Our study has several limitations, which have been highlighted and discussed in detail elsewhere [11]. There was little publicly–available data from the pharmaceutical industry. Hence, there is a data gap particularly in relation to funding of clinical trials and the development of vaccines and diagnostics, which the pharmaceutical and biotechnology industry are mostly financing (the sums of public and charitable investment in HIV–related phase I–III trials are not replicated across most other disease areas including other STIs). Beyond disease burden, other measures, such as economic burden should also be utilised when prioritising limited resources, but little information is available regarding the economic impact of STIs. We rely on the original data being complete and accurate, and are unable to take into account distribution of funds from the lead institution to collaborating partners or any annualisation of the total funding awarded, nor can we assess quantity of each award given to overheads or the impact of the introduction of full–economic costing. Also, assigning studies to categories is a subjective and imperfect process – although we used at least two researchers to do this to reduce inter–observer error. Our study focuses on UK–led investments – we do not know if similar patterns (eg, a lack of public or charitably–funded clinical trials in STIs) would also emerge if the analysis were repeated for other high–income countries, and we do not know how globally representative the UK investments are against other countries portfolios. We have not here measured either the outputs or impact of funded research.

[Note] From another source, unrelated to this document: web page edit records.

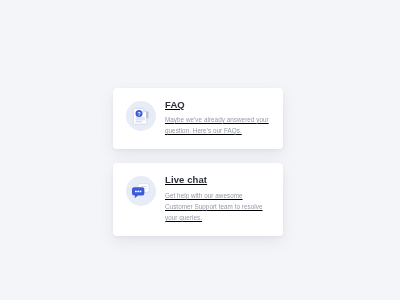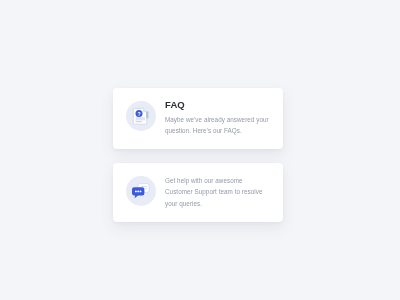--- a/index.html
+++ b/index.html
@@ -31,20 +31,21 @@
   .card {
     position: relative;
     background: #ffffff;
     border-radius: 4px;
     padding: 12px 14px 13px 13px;
     display: flex;
     align-items: flex-start;
     gap: 9px;
     box-shadow: 0 6px 14px rgba(86, 96, 130, 0.10),
                 0 1px 3px rgba(86, 96, 130, 0.06);
+    text-decoration: underline;
   }
   .icon-badge {
     flex: 0 0 auto;
     width: 30px;
     height: 30px;
     border-radius: 50%;
     background: #e7ecf7;
     display: flex;
     align-items: center;
     justify-content: center;
@@ -114,18 +115,19 @@
           <rect x="11.1" y="6.1" width="6.0" height="0.85" rx="0.42" fill="#d4dcea"></rect>
           <rect x="11.1" y="8.0" width="6.0" height="0.85" rx="0.42" fill="#d4dcea"></rect>
 
           <path d="M4.2 7.2h8.0a2.2 2.2 0 0 1 2.2 2.2v3.9a2.2 2.2 0 0 1-2.2 2.2H8.0l-3.4 2.8 0.45-2.8H4.2a2.2 2.2 0 0 1-2.2-2.2V9.4a2.2 2.2 0 0 1 2.2-2.2z" fill="#3b5bdb"></path>
           <circle cx="5.9" cy="11.4" r="0.95" fill="#ffffff"></circle>
           <circle cx="8.2" cy="11.4" r="0.95" fill="#ffffff"></circle>
           <circle cx="10.5" cy="11.4" r="0.95" fill="#ffffff"></circle>
         </svg>
       </div>
       <div class="card-text">
+        <div class="card-title">Live chat</div>
         <div class="card-desc">Get help with our awesome Customer Support team to resolve your queries.</div>
       </div>
     </div>
 
   </div>
 </div>
 
 </body></html>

The assessment against measures of burden used the most comprehensive DALY figures available, but they are only estimates and their reliability is not precisely known; there may also be definitional differences between data sets and burden data was not available for all infections.
This analysis of UK investments in STI research highlights some areas of probable research strength, particularly with global health–related studies and more generally across the HIV research pipeline. It also suggests there are clear gaps and a need for greater research into syphilis, gonorrhoea and antimicrobial resistance. Work is ongoing to produce in–depth analyses of infectious disease research investments awarded to US institutions, and this will allow comparisons with UK strengths and weaknesses and help to set benchmarks for assessing investment vs disease burden. There is a continuing need to extend beyond this to build a global funding database of all types of HIV and other STI–related research. This analysis can be of use for funders, policymakers and researchers and act as a stimulus for targeting priority areas in STI research.